++++ INPUT RECORDS ++++
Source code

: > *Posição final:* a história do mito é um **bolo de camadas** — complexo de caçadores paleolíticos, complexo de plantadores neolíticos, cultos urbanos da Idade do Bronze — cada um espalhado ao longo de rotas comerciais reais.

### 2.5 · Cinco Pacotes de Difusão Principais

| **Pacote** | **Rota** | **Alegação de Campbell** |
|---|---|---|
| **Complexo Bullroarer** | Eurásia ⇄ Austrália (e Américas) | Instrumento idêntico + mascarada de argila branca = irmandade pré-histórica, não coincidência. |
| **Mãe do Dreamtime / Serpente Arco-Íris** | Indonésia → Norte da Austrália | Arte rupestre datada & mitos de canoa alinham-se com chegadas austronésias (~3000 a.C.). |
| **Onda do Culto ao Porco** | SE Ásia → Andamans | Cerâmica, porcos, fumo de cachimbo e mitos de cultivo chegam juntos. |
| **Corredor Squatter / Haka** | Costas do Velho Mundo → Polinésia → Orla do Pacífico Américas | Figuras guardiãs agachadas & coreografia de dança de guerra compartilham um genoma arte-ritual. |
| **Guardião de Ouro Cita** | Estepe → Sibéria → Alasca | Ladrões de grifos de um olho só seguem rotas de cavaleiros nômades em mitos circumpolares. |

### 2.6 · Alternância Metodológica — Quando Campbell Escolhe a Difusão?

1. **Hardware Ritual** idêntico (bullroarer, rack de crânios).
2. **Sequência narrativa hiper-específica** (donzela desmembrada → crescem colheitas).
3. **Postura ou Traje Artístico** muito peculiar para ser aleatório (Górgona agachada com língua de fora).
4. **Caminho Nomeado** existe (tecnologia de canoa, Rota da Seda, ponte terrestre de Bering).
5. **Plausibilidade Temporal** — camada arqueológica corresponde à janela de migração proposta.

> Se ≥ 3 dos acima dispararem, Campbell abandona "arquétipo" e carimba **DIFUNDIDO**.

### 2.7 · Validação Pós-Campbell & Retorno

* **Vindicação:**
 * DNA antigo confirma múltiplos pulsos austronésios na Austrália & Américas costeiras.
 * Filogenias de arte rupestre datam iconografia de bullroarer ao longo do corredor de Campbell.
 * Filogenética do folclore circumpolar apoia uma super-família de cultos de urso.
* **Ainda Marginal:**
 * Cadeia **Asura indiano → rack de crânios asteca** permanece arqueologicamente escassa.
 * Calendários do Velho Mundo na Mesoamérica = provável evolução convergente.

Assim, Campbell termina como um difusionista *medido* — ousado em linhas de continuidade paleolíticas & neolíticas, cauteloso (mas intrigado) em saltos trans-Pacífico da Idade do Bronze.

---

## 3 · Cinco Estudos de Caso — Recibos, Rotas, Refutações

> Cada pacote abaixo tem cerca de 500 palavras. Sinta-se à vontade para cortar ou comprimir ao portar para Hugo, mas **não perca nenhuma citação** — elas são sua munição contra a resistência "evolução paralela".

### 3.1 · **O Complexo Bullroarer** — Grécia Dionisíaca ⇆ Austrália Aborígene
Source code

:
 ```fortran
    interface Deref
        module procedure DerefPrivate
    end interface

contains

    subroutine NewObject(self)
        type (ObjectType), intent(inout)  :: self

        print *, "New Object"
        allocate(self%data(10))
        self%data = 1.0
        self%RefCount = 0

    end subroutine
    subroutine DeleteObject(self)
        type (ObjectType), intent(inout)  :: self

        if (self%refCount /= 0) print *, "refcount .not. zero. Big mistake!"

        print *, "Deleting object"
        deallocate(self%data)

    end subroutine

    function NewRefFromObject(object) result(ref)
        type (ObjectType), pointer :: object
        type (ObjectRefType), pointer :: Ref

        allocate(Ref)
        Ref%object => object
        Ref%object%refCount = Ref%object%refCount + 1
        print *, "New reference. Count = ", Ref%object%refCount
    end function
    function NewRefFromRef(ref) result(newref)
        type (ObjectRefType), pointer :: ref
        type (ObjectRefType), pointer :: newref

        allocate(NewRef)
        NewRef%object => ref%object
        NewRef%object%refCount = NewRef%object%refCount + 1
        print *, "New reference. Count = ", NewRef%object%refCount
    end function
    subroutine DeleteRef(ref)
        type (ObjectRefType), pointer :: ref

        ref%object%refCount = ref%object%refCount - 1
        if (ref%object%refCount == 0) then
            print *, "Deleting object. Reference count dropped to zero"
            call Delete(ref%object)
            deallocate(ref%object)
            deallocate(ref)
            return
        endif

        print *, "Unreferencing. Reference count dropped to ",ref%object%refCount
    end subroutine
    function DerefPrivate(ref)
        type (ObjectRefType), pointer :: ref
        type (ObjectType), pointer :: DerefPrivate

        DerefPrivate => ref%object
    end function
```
++++
■ **WORK ITEM**
What is needed is an exact repetition of the lines from the first line of the records through the line containing "não coincidência. |", both ends included, and nothing more.

■ **ANSWER BELOW**
Source code

: > *Posição final:* a história do mito é um **bolo de camadas** — complexo de caçadores paleolíticos, complexo de plantadores neolíticos, cultos urbanos da Idade do Bronze — cada um espalhado ao longo de rotas comerciais reais.

### 2.5 · Cinco Pacotes de Difusão Principais

| **Pacote** | **Rota** | **Alegação de Campbell** |
|---|---|---|
| **Complexo Bullroarer** | Eurásia ⇄ Austrália (e Américas) | Instrumento idêntico + mascarada de argila branca = irmandade pré-histórica, não coincidência. |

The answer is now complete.